§ **EXPLORA EL MATERIAL**
[1] Devuelve de forma literal el pasaje del texto sobre la cultura del miedo que va desde "Las democracias liberales" hasta "y la intolerancia.", ambos incluidos.
[2] Enumera los actores que, según el texto sobre la cultura del miedo, difunden alarmas o propagan mentiras.
[3] Según el texto sobre la cultura del miedo, ¿con qué acontecimiento terminó la reciente presidencia de Donald Trump?

§ **FRAGMENTO SELECCIONADO**
Las democracias liberales encajan mal con el miedo. Y vivimos en una cultura del miedo. En el lado izquierdo se teme al cambio climático, por ejemplo. La nueva derecha, decidida a transformar los consensos forjados después de 1945 y a imponer “sin complejos” sus propias ideas, agita la amenaza de la inmigración masiva y la transformación de las llamadas “culturas nacionales” en mosaicos multiculturales incompatibles entre sí.
Políticos y medios de comunicación difunden continuas alarmas. Las redes propagan mentiras a la velocidad de la luz. La reciente presidencia de Donald Trump, con el apoteósico final del asalto al Capitolio, demuestra que incluso sistemas liberales tan asentados como el estadounidense pueden virar hacia el autoritarismo y la intolerancia.

§ **REGISTROS DE DATOS**
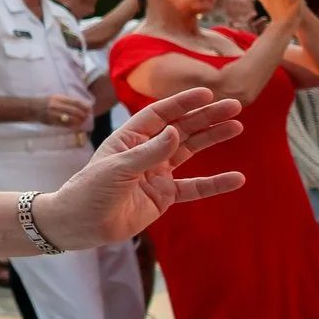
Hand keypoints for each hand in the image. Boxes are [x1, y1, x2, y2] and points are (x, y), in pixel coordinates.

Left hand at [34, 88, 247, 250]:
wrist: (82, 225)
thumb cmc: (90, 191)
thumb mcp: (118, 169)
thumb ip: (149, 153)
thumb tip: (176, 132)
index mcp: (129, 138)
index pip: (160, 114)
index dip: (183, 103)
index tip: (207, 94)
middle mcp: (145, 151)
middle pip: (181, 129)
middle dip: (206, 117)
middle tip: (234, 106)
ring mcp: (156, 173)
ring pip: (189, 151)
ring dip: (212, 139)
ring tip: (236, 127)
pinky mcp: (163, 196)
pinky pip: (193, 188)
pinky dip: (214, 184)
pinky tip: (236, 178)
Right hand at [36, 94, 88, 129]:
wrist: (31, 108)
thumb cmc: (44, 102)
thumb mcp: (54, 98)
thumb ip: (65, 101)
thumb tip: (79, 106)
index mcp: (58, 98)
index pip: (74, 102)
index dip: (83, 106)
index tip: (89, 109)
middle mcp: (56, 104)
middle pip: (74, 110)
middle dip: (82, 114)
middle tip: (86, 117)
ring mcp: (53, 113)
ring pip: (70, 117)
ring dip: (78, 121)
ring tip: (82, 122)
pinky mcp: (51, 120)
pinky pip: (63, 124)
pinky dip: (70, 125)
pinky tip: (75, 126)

...

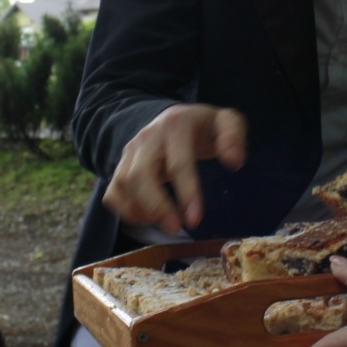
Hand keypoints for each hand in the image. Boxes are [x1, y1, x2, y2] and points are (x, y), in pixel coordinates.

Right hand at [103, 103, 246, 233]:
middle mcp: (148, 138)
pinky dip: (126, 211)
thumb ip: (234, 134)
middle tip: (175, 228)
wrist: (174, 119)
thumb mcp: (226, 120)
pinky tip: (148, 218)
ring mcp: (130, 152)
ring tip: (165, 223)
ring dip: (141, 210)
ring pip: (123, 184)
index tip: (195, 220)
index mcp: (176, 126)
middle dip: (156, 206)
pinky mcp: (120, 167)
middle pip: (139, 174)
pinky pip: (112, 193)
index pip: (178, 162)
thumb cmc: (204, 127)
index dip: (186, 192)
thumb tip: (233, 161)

§ **SOLUCIONES**
[1]
Las democracias liberales encajan mal con el miedo. Y vivimos en una cultura del miedo. En el lado izquierdo se teme al cambio climático, por ejemplo. La nueva derecha, decidida a transformar los consensos forjados después de 1945 y a imponer “sin complejos” sus propias ideas, agita la amenaza de la inmigración masiva y la transformación de las llamadas “culturas nacionales” en mosaicos multiculturales incompatibles entre sí.
Políticos y medios de comunicación difunden continuas alarmas. Las redes propagan mentiras a la velocidad de la luz. La reciente presidencia de Donald Trump, con el apoteósico final del asalto al Capitolio, demuestra que incluso sistemas liberales tan asentados como el estadounidense pueden virar hacia el autoritarismo y la intolerancia.

[2]
Políticos
Medios de comunicación
Redes

[3] Con el asalto al Capitolio.